If you're looking for some light reading and enjoy happy endings and stories about letter writing, I'd suggest "Across the Miles" for your summer reading list.

Monday, June 6, 2011

Beautiful New Love Stamps

Last month, the U.S. Postal Service released another set of stamps in its Love series, which started in 1973. The "Garden of Love" stamps feature an abstract garden of bright flowers, a butterfly, a strawberry and doves, interlaced with vines that run from one stamp to another. Each prominent element of the design is in the shape of a heart. The deep blue background is reminiscent of a brilliant summer sky. The word “Love” sits on top each stamp.

The stamp was designed by award-winning illustrator José Ortega of New York City and Toronto. He said, "Garden of Love depicts the abundance of life, its generosity, whose spirit is to be shared by all its creatures. Love's definition is broader than romantic love. Love is that colorful, full feeling you get when you enjoy being a part of and sharing in the generosity of life."

The stamps are appropriate for Father's Day cards, love letters, birthday wishes...anytime the sender wants to add an extra message of love.

“At the Postal Service, we understand the power our stamps have in helping to celebrate special events that require a special stamp of approval,” said Ellen Williams, a member of the Postal Service’s Board of Governors, who dedicated the stamps during a special ceremony held at the Yew Dell Botanical Gardens. 

“As you celebrate all of the wonderful events of spring — Father’s Day, graduations and weddings, or whatever the occasion, remember the Garden of Love stamps,” Williams said. “They’re a nice little extra on everything you mail. They’ll also serve as a reminder that no matter what the season or what the reason, the Garden of Love stamps are the perfect way to send love, spread cheer, say congratulations or show you care.”

The Garden of Love stamps are being issued as Forever stamps. Forever stamps are always equal in value to the current First-Class Mail one-ounce rate.

In addition to being available as a pane of 20 or a block of 10, the new stamps are offered in five philatelic products:
  • 576163, First-Day Cover Set of 10, $8.80
  • 576168, Digital Color Postmark Set of 10, $16.00 (at right)
  • 576191, Ceremony Program, $6.95
  • 576194, Notecards Set of 10, $14.95 (pictured below)
  • 576199, Keepsake Pane and Digital Color Postmark Set of 10, $24.95


Wednesday, June 1, 2011

Looking for some new stationery?

The Smithsonian's National Postal Museum has a "create your own stationery" page. Visitors to the website can choose themes, such as "Airmail" or "Pony Express," as well as a border and background color. Once the stationery is designed to your liking, print it out and write a letter!

To get started, go to the Write a Letter page on the museum's website.

Interesting story about communicating with soldiers

Since I mentioned the American Experience episode "War Letters" earlier this week, I thought today I would point you in the direction of another article about writing letters to soldiers.
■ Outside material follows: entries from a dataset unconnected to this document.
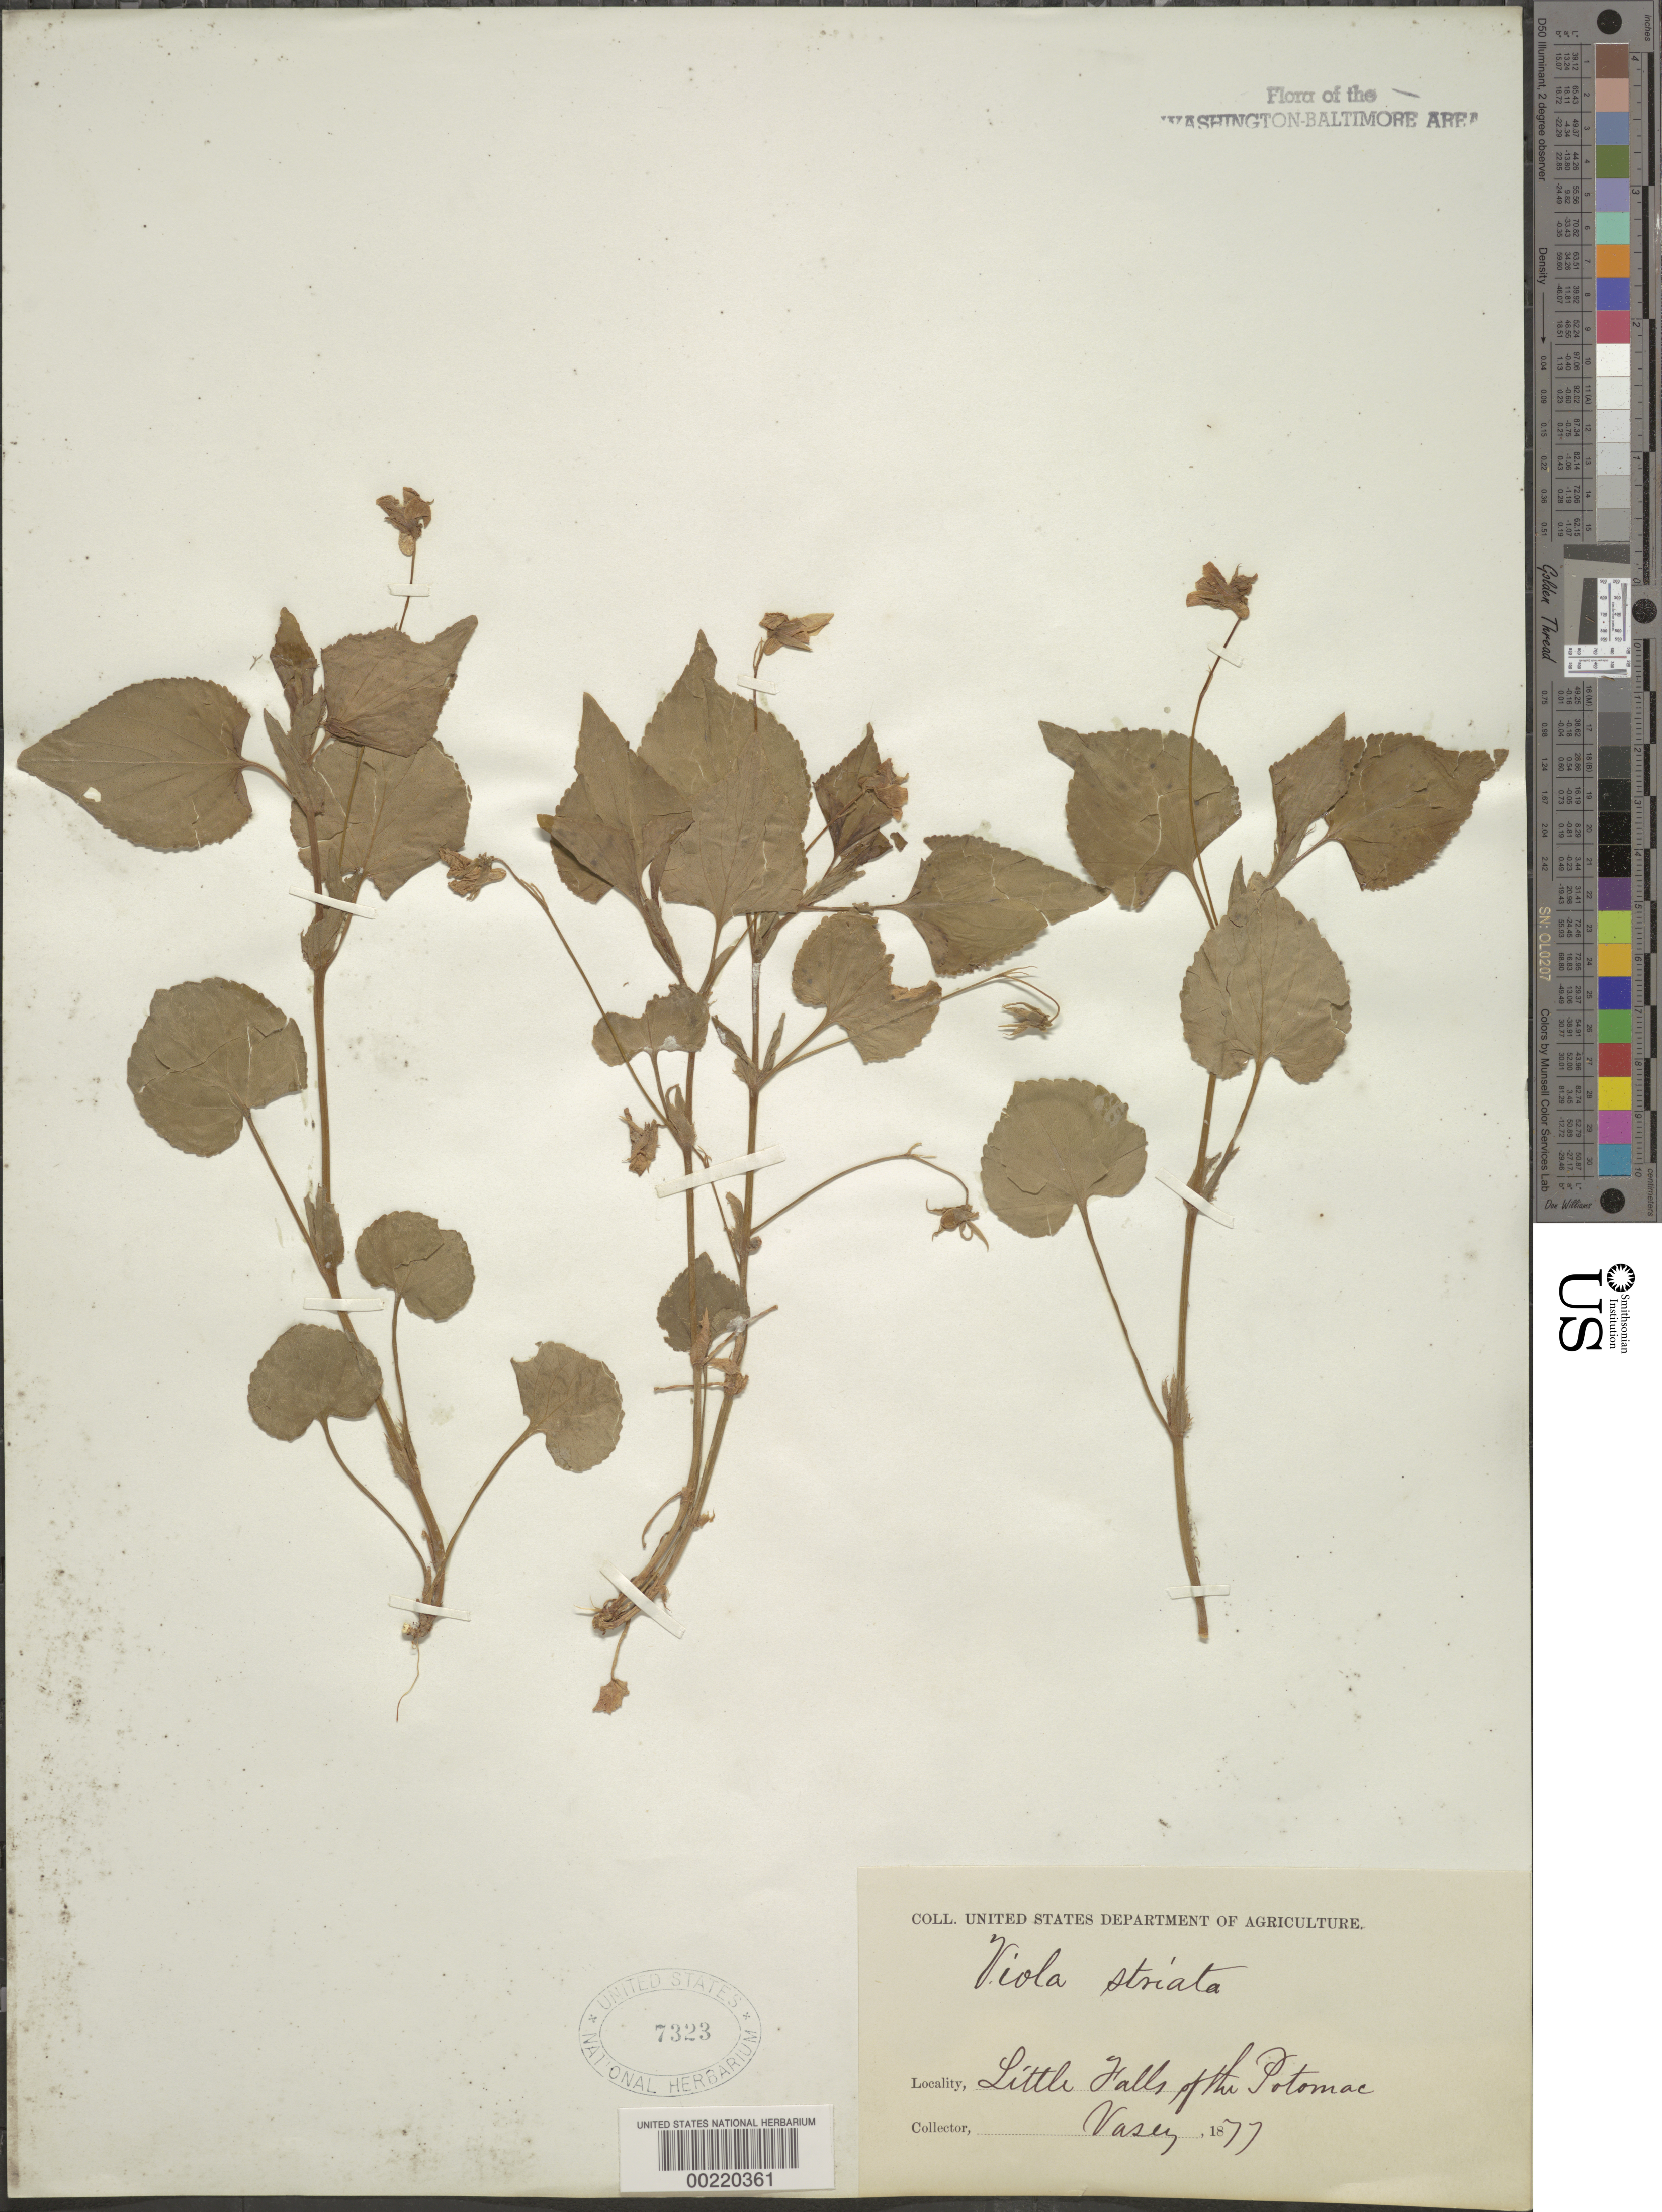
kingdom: Plantae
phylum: Tracheophyta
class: Magnoliopsida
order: Malpighiales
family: Violaceae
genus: Viola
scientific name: Viola striata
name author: Aiton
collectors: G. Vasey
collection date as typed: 1877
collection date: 1877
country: United States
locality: Little Falls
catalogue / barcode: US 7323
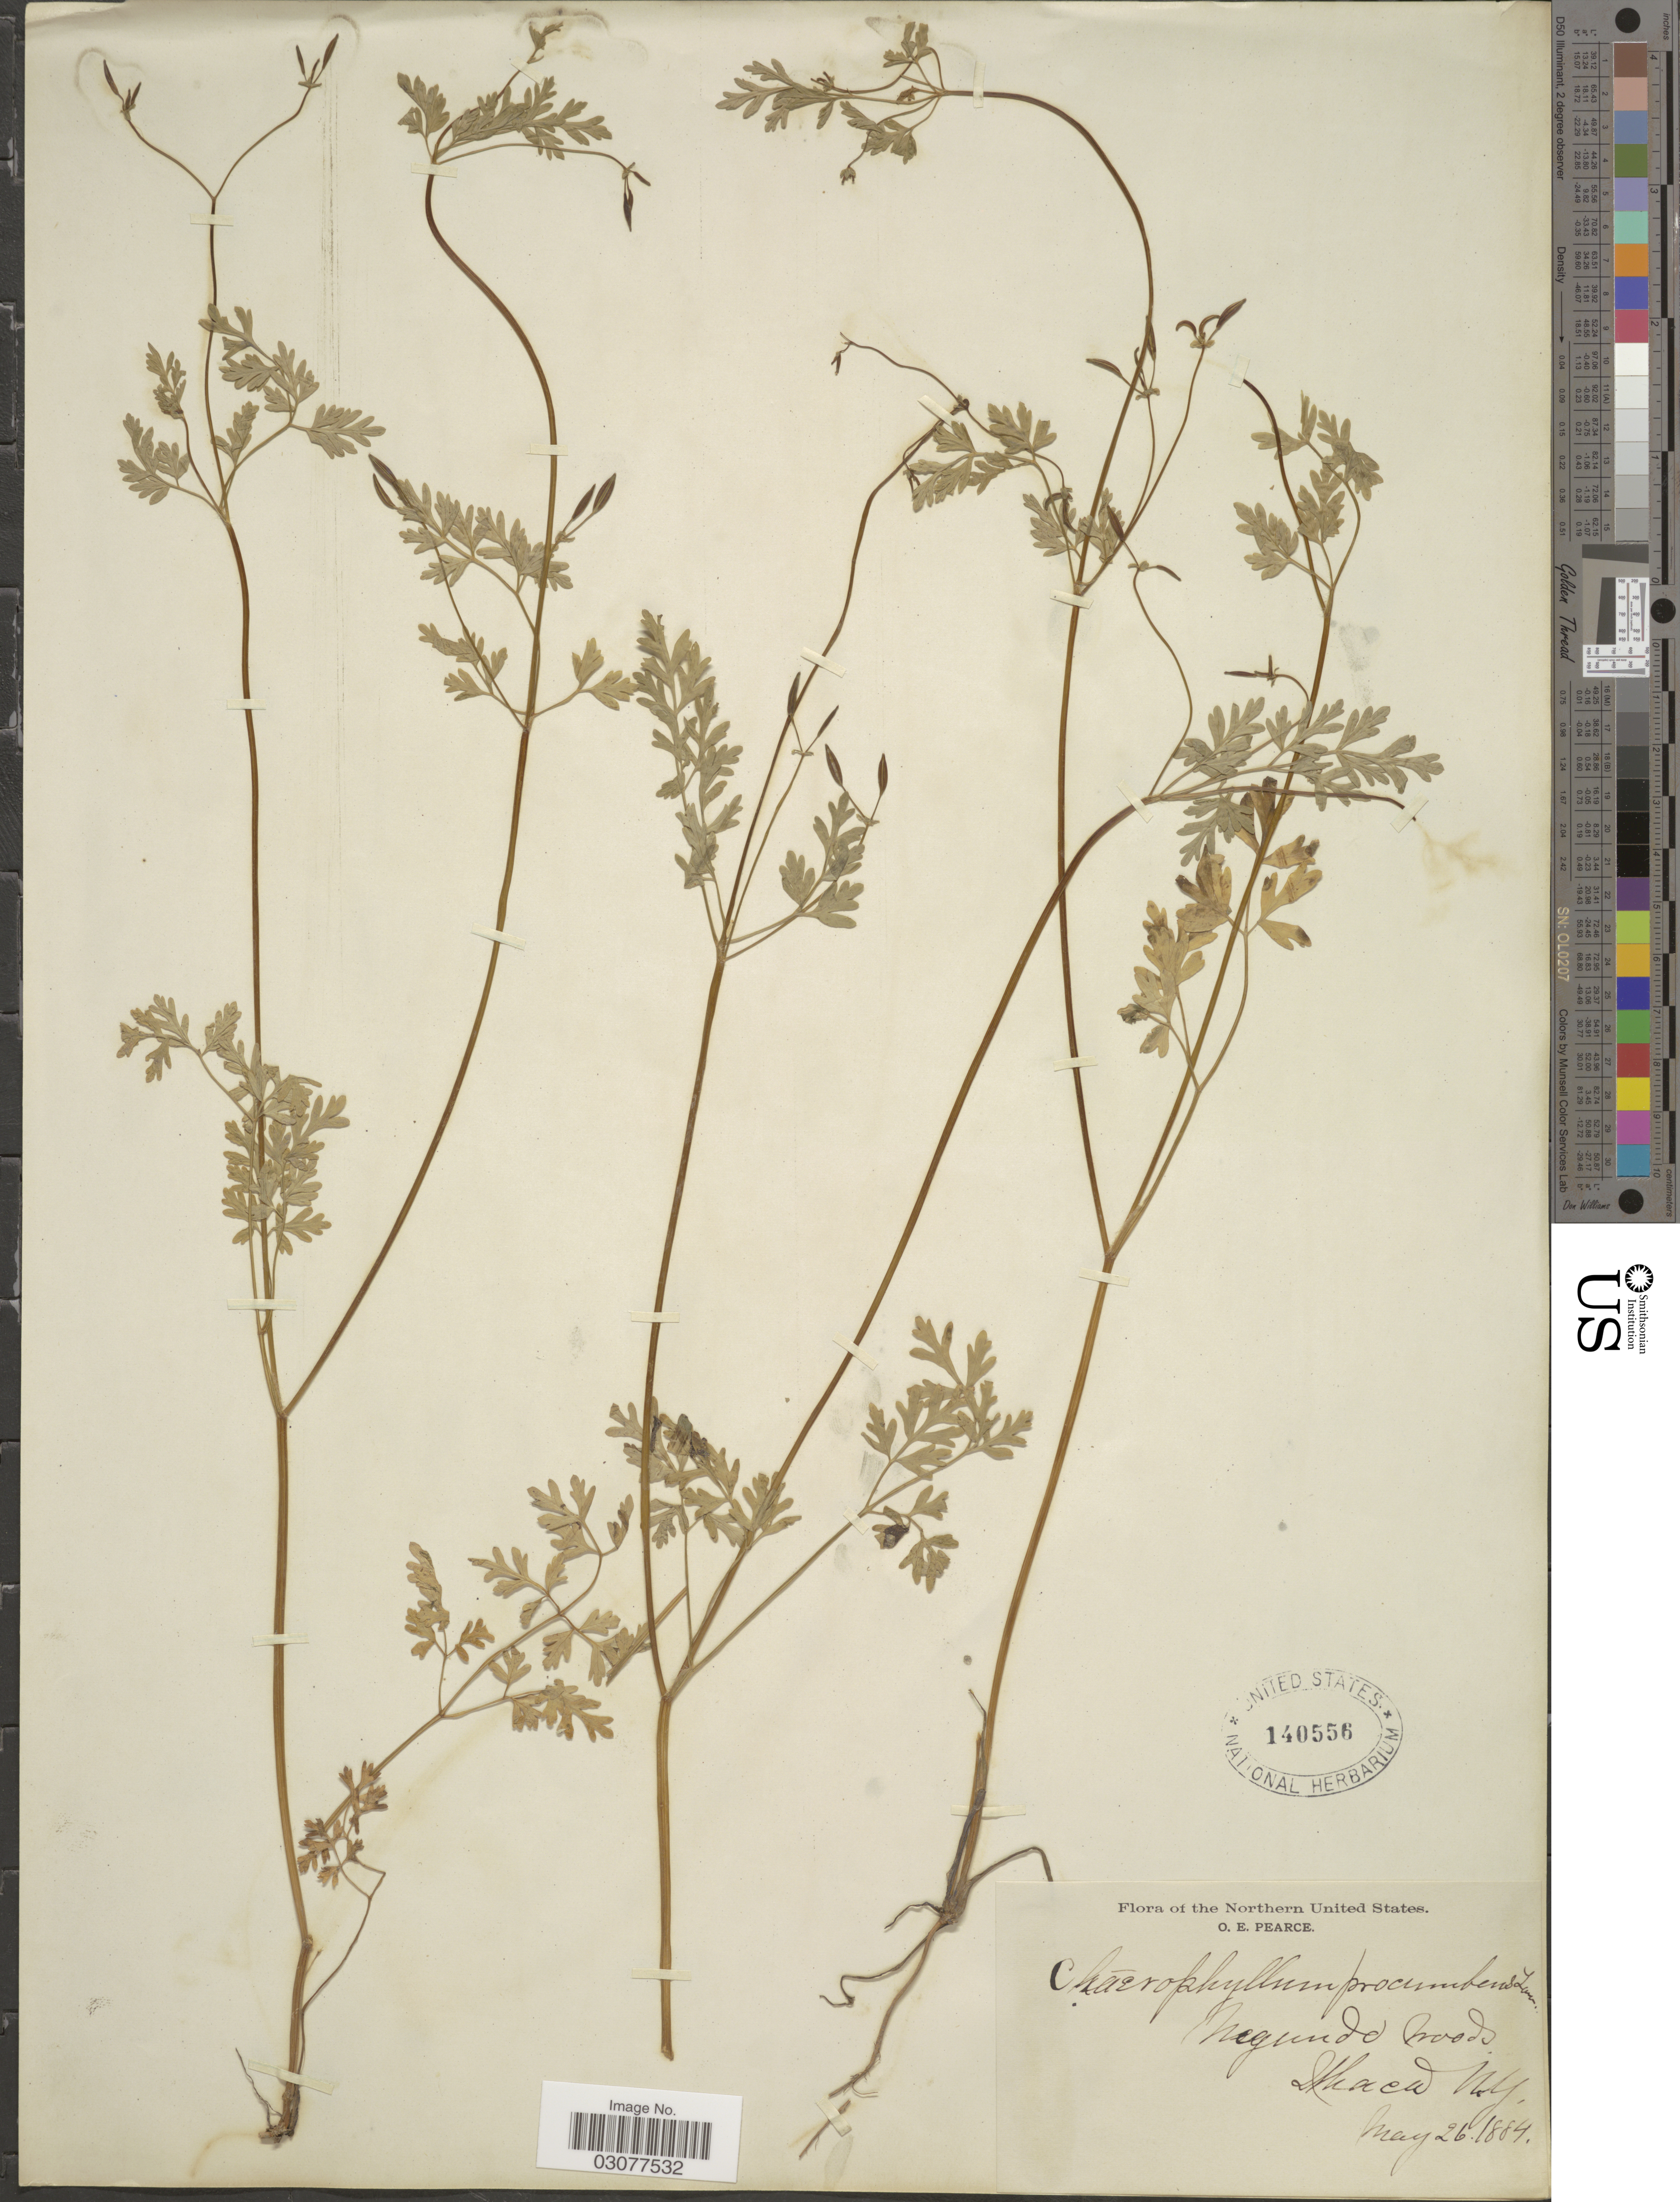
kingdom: Plantae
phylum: Tracheophyta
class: Magnoliopsida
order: Apiales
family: Apiaceae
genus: Chaerophyllum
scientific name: Chaerophyllum procumbens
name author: (L.) Crantz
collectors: O. E. Pearce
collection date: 1884-05-26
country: United States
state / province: New York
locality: Northern United States, Negundo Woods, Ithaca.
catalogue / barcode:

Doug Zellmer wrote "Communication from the frontlines: Letters used to rule, but now troops are just a click away from home" for The Northwestern in Oshkosh, Wisconsin. It's interesting to read Zellmer's story about how communication has changed over the decades. (Note: I'm having a little trouble with the link, but it seems to work from time to time. Keep trying, if it doesn't work the first time.)